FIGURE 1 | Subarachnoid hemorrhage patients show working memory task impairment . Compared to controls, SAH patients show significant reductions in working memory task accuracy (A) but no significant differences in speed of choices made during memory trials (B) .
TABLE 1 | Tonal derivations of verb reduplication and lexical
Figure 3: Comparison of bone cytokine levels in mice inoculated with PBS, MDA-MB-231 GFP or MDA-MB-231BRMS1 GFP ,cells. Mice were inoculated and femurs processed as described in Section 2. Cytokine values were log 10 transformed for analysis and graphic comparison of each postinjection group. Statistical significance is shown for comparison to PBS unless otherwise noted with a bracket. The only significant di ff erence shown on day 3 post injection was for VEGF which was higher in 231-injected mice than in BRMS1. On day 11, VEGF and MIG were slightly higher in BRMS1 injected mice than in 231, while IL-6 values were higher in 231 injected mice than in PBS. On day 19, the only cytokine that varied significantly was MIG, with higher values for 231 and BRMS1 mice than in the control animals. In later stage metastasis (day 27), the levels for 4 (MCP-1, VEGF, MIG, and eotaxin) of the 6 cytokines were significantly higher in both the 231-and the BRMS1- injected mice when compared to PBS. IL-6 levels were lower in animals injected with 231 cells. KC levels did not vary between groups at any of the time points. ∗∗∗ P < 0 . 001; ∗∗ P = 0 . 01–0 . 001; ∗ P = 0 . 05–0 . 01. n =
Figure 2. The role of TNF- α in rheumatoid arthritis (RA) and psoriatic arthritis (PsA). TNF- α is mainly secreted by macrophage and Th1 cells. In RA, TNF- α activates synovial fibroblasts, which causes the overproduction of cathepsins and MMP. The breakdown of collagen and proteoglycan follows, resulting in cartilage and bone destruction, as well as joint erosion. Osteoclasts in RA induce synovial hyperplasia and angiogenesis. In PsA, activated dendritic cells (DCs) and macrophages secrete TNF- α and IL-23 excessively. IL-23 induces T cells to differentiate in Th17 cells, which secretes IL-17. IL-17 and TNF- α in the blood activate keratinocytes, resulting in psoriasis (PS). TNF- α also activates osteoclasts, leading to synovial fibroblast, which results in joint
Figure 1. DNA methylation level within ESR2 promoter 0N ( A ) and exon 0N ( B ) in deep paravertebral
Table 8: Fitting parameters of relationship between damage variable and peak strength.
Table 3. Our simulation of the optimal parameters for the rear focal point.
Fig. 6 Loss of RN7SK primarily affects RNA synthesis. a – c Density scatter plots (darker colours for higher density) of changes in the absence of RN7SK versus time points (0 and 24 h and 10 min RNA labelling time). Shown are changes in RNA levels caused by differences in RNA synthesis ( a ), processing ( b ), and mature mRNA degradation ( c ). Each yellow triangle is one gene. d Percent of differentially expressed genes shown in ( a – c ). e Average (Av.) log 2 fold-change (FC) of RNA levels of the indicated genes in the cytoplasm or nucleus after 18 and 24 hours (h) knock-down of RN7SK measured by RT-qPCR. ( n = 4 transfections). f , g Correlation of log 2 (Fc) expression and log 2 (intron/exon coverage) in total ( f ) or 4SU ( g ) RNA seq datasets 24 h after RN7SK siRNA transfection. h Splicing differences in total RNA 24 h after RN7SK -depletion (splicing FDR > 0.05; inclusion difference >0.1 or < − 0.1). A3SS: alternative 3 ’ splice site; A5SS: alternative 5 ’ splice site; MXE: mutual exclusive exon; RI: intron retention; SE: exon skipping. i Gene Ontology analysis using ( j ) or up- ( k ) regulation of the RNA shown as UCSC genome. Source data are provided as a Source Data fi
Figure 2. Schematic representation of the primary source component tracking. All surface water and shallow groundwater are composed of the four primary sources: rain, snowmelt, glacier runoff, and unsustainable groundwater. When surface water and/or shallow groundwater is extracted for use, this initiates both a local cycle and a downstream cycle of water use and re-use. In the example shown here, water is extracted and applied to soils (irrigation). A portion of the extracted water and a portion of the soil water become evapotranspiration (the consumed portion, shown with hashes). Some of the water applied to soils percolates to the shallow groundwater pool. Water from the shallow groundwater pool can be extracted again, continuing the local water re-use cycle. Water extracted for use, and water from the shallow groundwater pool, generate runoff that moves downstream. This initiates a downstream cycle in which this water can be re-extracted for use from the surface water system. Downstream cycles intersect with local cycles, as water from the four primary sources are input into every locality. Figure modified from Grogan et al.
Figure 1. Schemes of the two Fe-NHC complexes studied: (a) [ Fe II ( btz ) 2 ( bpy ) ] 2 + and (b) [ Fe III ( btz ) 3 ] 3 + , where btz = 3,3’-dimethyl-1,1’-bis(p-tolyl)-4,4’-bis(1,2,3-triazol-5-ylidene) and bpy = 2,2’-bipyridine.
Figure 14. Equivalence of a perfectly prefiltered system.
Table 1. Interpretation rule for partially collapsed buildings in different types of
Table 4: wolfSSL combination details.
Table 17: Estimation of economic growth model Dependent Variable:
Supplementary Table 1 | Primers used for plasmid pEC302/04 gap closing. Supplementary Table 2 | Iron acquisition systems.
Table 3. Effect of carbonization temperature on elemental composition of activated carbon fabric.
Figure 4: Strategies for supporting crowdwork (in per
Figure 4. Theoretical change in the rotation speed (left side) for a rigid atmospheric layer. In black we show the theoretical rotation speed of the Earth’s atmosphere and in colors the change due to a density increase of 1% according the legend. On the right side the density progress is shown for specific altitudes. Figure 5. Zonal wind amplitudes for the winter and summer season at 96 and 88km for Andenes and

····················

Your objective >> Once the listing above has been read, restate it exactly.

Task output >>
FIGURE 1 | Subarachnoid hemorrhage patients show working memory task impairment . Compared to controls, SAH patients show significant reductions in working memory task accuracy (A) but no significant differences in speed of choices made during memory trials (B) .
TABLE 1 | Tonal derivations of verb reduplication and lexical
Figure 3: Comparison of bone cytokine levels in mice inoculated with PBS, MDA-MB-231 GFP or MDA-MB-231BRMS1 GFP ,cells. Mice were inoculated and femurs processed as described in Section 2. Cytokine values were log 10 transformed for analysis and graphic comparison of each postinjection group. Statistical significance is shown for comparison to PBS unless otherwise noted with a bracket. The only significant di ff erence shown on day 3 post injection was for VEGF which was higher in 231-injected mice than in BRMS1. On day 11, VEGF and MIG were slightly higher in BRMS1 injected mice than in 231, while IL-6 values were higher in 231 injected mice than in PBS. On day 19, the only cytokine that varied significantly was MIG, with higher values for 231 and BRMS1 mice than in the control animals. In later stage metastasis (day 27), the levels for 4 (MCP-1, VEGF, MIG, and eotaxin) of the 6 cytokines were significantly higher in both the 231-and the BRMS1- injected mice when compared to PBS. IL-6 levels were lower in animals injected with 231 cells. KC levels did not vary between groups at any of the time points. ∗∗∗ P < 0 . 001; ∗∗ P = 0 . 01–0 . 001; ∗ P = 0 . 05–0 . 01. n =
Figure 2. The role of TNF- α in rheumatoid arthritis (RA) and psoriatic arthritis (PsA). TNF- α is mainly secreted by macrophage and Th1 cells. In RA, TNF- α activates synovial fibroblasts, which causes the overproduction of cathepsins and MMP. The breakdown of collagen and proteoglycan follows, resulting in cartilage and bone destruction, as well as joint erosion. Osteoclasts in RA induce synovial hyperplasia and angiogenesis. In PsA, activated dendritic cells (DCs) and macrophages secrete TNF- α and IL-23 excessively. IL-23 induces T cells to differentiate in Th17 cells, which secretes IL-17. IL-17 and TNF- α in the blood activate keratinocytes, resulting in psoriasis (PS). TNF- α also activates osteoclasts, leading to synovial fibroblast, which results in joint
Figure 1. DNA methylation level within ESR2 promoter 0N ( A ) and exon 0N ( B ) in deep paravertebral
Table 8: Fitting parameters of relationship between damage variable and peak strength.
Table 3. Our simulation of the optimal parameters for the rear focal point.
Fig. 6 Loss of RN7SK primarily affects RNA synthesis. a – c Density scatter plots (darker colours for higher density) of changes in the absence of RN7SK versus time points (0 and 24 h and 10 min RNA labelling time). Shown are changes in RNA levels caused by differences in RNA synthesis ( a ), processing ( b ), and mature mRNA degradation ( c ). Each yellow triangle is one gene. d Percent of differentially expressed genes shown in ( a – c ). e Average (Av.) log 2 fold-change (FC) of RNA levels of the indicated genes in the cytoplasm or nucleus after 18 and 24 hours (h) knock-down of RN7SK measured by RT-qPCR. ( n = 4 transfections). f , g Correlation of log 2 (Fc) expression and log 2 (intron/exon coverage) in total ( f ) or 4SU ( g ) RNA seq datasets 24 h after RN7SK siRNA transfection. h Splicing differences in total RNA 24 h after RN7SK -depletion (splicing FDR > 0.05; inclusion difference >0.1 or < − 0.1). A3SS: alternative 3 ’ splice site; A5SS: alternative 5 ’ splice site; MXE: mutual exclusive exon; RI: intron retention; SE: exon skipping. i Gene Ontology analysis using ( j ) or up- ( k ) regulation of the RNA shown as UCSC genome. Source data are provided as a Source Data fi
Figure 2. Schematic representation of the primary source component tracking. All surface water and shallow groundwater are composed of the four primary sources: rain, snowmelt, glacier runoff, and unsustainable groundwater. When surface water and/or shallow groundwater is extracted for use, this initiates both a local cycle and a downstream cycle of water use and re-use. In the example shown here, water is extracted and applied to soils (irrigation). A portion of the extracted water and a portion of the soil water become evapotranspiration (the consumed portion, shown with hashes). Some of the water applied to soils percolates to the shallow groundwater pool. Water from the shallow groundwater pool can be extracted again, continuing the local water re-use cycle. Water extracted for use, and water from the shallow groundwater pool, generate runoff that moves downstream. This initiates a downstream cycle in which this water can be re-extracted for use from the surface water system. Downstream cycles intersect with local cycles, as water from the four primary sources are input into every locality. Figure modified from Grogan et al.
Figure 1. Schemes of the two Fe-NHC complexes studied: (a) [ Fe II ( btz ) 2 ( bpy ) ] 2 + and (b) [ Fe III ( btz ) 3 ] 3 + , where btz = 3,3’-dimethyl-1,1’-bis(p-tolyl)-4,4’-bis(1,2,3-triazol-5-ylidene) and bpy = 2,2’-bipyridine.
Figure 14. Equivalence of a perfectly prefiltered system.
Table 1. Interpretation rule for partially collapsed buildings in different types of
Table 4: wolfSSL combination details.
Table 17: Estimation of economic growth model Dependent Variable:
Supplementary Table 1 | Primers used for plasmid pEC302/04 gap closing. Supplementary Table 2 | Iron acquisition systems.
Table 3. Effect of carbonization temperature on elemental composition of activated carbon fabric.
Figure 4: Strategies for supporting crowdwork (in per
Figure 4. Theoretical change in the rotation speed (left side) for a rigid atmospheric layer. In black we show the theoretical rotation speed of the Earth’s atmosphere and in colors the change due to a density increase of 1% according the legend. On the right side the density progress is shown for specific altitudes. Figure 5. Zonal wind amplitudes for the winter and summer season at 96 and 88km for Andenes and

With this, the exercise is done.